Do you get your news mostly from social media? I check NPR, Drudge, and news.google.com.

Do you have a regular news-consumption routine? Facebook doesn’t want you to leave Facebook, so it’s algorithm favors posts that will keep you on Facebook, rather than links that will send you elsewhere.

I listen to a 5-minute podcast from NPR News Now about once a day, usually while I am doing my morning exercises. NPR leans left; it’s also great radio. Listening to a podcast curated by a human being means I’m likely to hear stories I wouldn’t ordinarily search for or click on.

I also check in with The Drudge Report, which leans right; it doesn’t offer much original content, but it pioneered online news aggregation and funnels a lot of traffic, which can often drive the day’s online debates.

Google News aggregates stories from sites around the world. Another useful feature is the “Fact check” sidebar. Take half a minute to check it out before you share that post that confirmed a deeply-held belief.

My main source of news is news.google.com, which presents headlines from news sites around the nation and around the world. When there’s a breaking story, it will present links to many different sources. I like seeing how US stories appear to journalists in the UK, or the Arab world. I just noticed Google News has added a “Fact Check” sidebar.

I rarely visit newspaper front pages, and I only watch TV news when I teach a TV news critique lesson in my journalism class, but I’ve told Google News to show me regional stories, so I get a steady stream from multiple sources when I click the “local” tab.

Google also shows stories based on my web browsing history, so I see a lot of items about using technology to teach, theatre in New York, Star Trek, computer games, and whatever else I’ve been reading about.  I am perfectly happy to let Google feed me news stories that reflect my recent web browsing, but I don’t look at those personalized stories first.
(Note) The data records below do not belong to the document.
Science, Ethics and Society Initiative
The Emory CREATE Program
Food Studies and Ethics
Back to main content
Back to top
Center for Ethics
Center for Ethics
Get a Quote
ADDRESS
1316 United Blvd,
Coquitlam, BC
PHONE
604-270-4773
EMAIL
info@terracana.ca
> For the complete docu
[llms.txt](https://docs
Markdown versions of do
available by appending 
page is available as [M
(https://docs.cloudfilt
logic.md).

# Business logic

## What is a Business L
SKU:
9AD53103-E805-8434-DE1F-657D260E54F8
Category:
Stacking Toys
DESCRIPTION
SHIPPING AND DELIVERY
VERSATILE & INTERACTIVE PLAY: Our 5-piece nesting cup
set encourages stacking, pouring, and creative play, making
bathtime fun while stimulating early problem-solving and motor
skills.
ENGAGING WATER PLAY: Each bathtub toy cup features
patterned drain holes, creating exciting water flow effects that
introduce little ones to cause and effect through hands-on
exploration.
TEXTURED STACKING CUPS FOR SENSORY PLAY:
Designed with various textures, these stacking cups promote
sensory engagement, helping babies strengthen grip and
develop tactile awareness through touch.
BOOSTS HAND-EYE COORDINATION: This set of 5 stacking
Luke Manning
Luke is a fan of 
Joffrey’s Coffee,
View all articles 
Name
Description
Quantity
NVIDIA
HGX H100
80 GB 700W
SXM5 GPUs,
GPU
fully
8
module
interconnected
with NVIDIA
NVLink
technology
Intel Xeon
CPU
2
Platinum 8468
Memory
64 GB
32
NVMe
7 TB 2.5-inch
The point of getting the news is to learn something you don’t know, rather than getting a stream of content carefully designed to cater to your values.

After being burned too many times by clickbait, I’ve told Google not to show me any stories from low-value clickbait sites like Huffington Post, Buzzfeed, and Upproxx. And when I got really pissed off that Newsweek took over my browser (with loud, disruptive auto-playing media) I permanently blocked my computer from accessing Newsweek.